# Directive:
Pull every line containing "This" out of the listing below.

═══ Data to examine

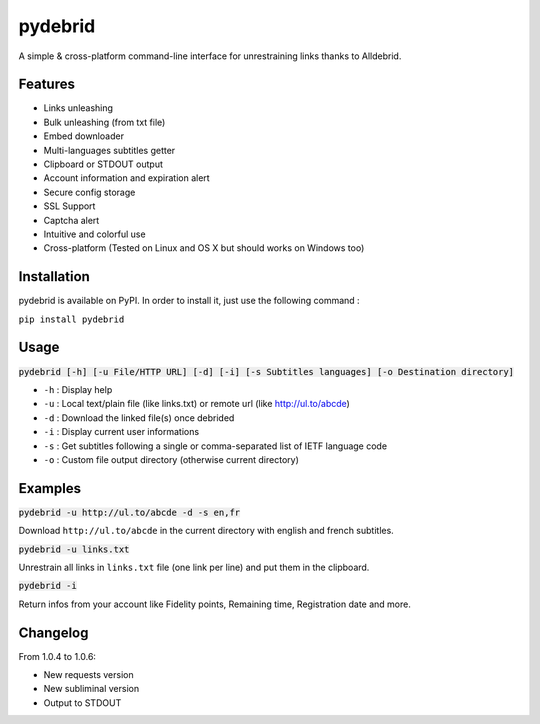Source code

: ========
pydebrid
========

A simple & cross-platform command-line interface for unrestraining links thanks to Alldebrid.

Features
========

* Links unleashing
* Bulk unleashing (from txt file)
* Embed downloader
* Multi-languages subtitles getter
* Clipboard or STDOUT output
* Account information and expiration alert
* Secure config storage
* SSL Support
* Captcha alert
* Intuitive and colorful use
* Cross-platform (Tested on Linux and OS X but should works on Windows too)

Installation
============
pydebrid is available on PyPI. In order to install it, just use the following command :

``pip install pydebrid``


Usage
=====

:code:`pydebrid [-h] [-u File/HTTP URL] [-d] [-i] [-s Subtitles languages] [-o Destination directory]`

* ``-h`` : Display help
* ``-u`` : Local text/plain file (like links.txt) or remote url (like http://ul.to/abcde)
* ``-d`` : Download the linked file(s) once debrided
* ``-i`` : Display current user informations
* ``-s`` : Get subtitles following a single or comma-separated list of IETF language code
* ``-o`` : Custom file output directory (otherwise current directory)

Examples
========

:code:`pydebrid -u http://ul.to/abcde -d -s en,fr`

Download ``http://ul.to/abcde`` in the current directory with english and french subtitles.

:code:`pydebrid -u links.txt`

Unrestrain all links in ``links.txt`` file (one link per line) and put them in the clipboard.

:code:`pydebrid -i`

Return infos from your account like Fidelity points, Remaining time, Registration date and more.

Changelog
========

From 1.0.4 to 1.0.6:

- New requests version
- New subliminal version
- Output to STDOUT
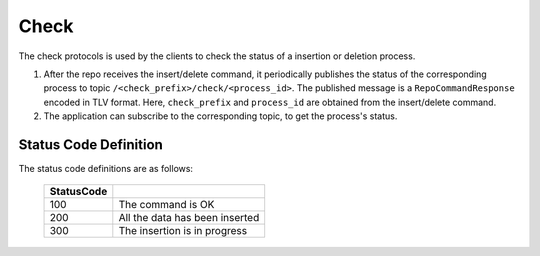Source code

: .. _specification-check-label:

Check
=====

The check protocols is used by the clients to check the status of a 
insertion or deletion process.

1. After the repo receives the insert/delete command, it periodically publishes the status of the corresponding process to topic ``/<check_prefix>/check/<process_id>``. The published message is a ``RepoCommandResponse`` encoded in TLV format. Here, ``check_prefix`` and ``process_id`` are obtained from the insert/delete command.

2. The application can subscribe to the corresponding topic, to get the process's status.

Status Code Definition
----------------------

The status code definitions are as follows:

    +----------------------+------------------------------------------------------------+
    | StatusCode           |                                                            |
    +======================+============================================================+
    | 100                  | The command is OK                                          |
    +----------------------+------------------------------------------------------------+
    | 200                  | All the data has been inserted                             |
    +----------------------+------------------------------------------------------------+
    | 300                  | The insertion is in progress                               |
    +----------------------+------------------------------------------------------------+
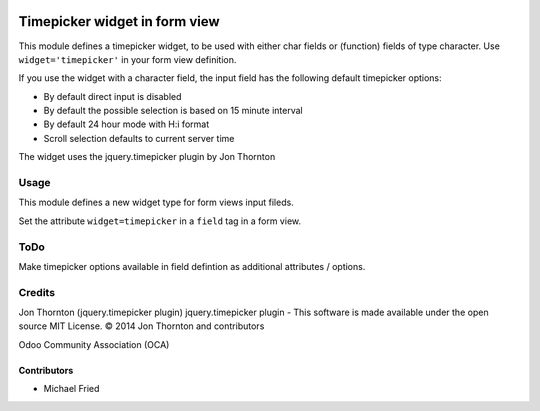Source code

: .. image:: https://img.shields.io/badge/licence-AGPL--3-blue.svg
    :alt: License: AGPL-3

==============================
Timepicker widget in form view
==============================

This module defines a timepicker widget, to be used with either char fields
or (function) fields of type character. Use ``widget='timepicker'`` in your form view
definition.

If you use the widget with a character field, the input field has the following default
timepicker options:

* By default direct input is disabled
* By default the possible selection is based on 15 minute interval
* By default 24 hour mode with H:i format
* Scroll selection defaults to current server time

The widget uses the jquery.timepicker plugin by Jon  Thornton


Usage
=====

This module defines a new widget type for form views input fileds.

Set the attribute ``widget=timepicker`` in a ``field`` tag in a form view.


ToDo
====

Make timepicker options available in field defintion as additional attributes / options.


Credits
=======

Jon Thornton (jquery.timepicker plugin)
jquery.timepicker plugin - This software is made available under the open source MIT License. © 2014 Jon Thornton and contributors

Odoo Community Association (OCA)


Contributors
------------

* Michael Fried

══════

# Expected answer:
This module defines a timepicker widget, to be used with either char fields
This module defines a new widget type for form views input fileds.
jquery.timepicker plugin - This software is made available under the open source MIT License. © 2014 Jon Thornton and contributors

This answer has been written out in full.